Automating the Repair of Broken Objects

Abstract

As the number of people with access to commercial, and disposable, products continues to increase with the overall increase in population, methods to recycle or reuse broken objects must also be investigated more thoroughly to enable a sustainable future. Most common household objects, e.g., mugs, plates, vases, utensils, furniture, fixtures, etc., are considered to be disposable, and when an object is fractured during daily use consumers are encouraged to discard the object instead of attempting to repair it. No tools are available to consumers to repair objects with complex fractures even if the object has value, e.g., an expensive vase, a family heirloom, or an object with cultural significance. Environments with limited resources, e.g., remote research facilities or the space station, offer few alternatives to repair fractured objects other than reassembly, which is not feasible if parts of the object have been lost or destroyed in the fracture process.
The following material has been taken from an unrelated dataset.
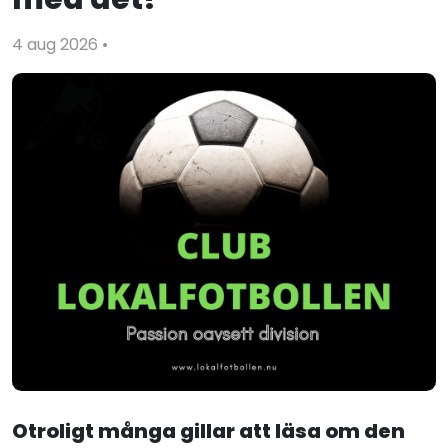
4 aug 2026
•
Otroligt många gillar att läsa om den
This thesis presents six approaches to automate the repair of fractured objects comprising (a) an approach using high resolution 3D scans of the fractured object and a corresponding complete, i.e., unfractured, object, (b) an approach using a database of complete objects when a 3D scan of the complete object is not available, © three approaches using deep neural networks to automatically infer the repair object from a high resolution 3D scan of the fractured object, and (d) an approach using deep neural networks to automatically infer the repair object from an image of the fractured object. We also introduce the first dataset of real, physically fractured 3D models to enable evaluation of repair approaches, and the first large-scale dataset of images depicting real, physically fractured objects to enable training and evaluation of methods to perform automated repair from images.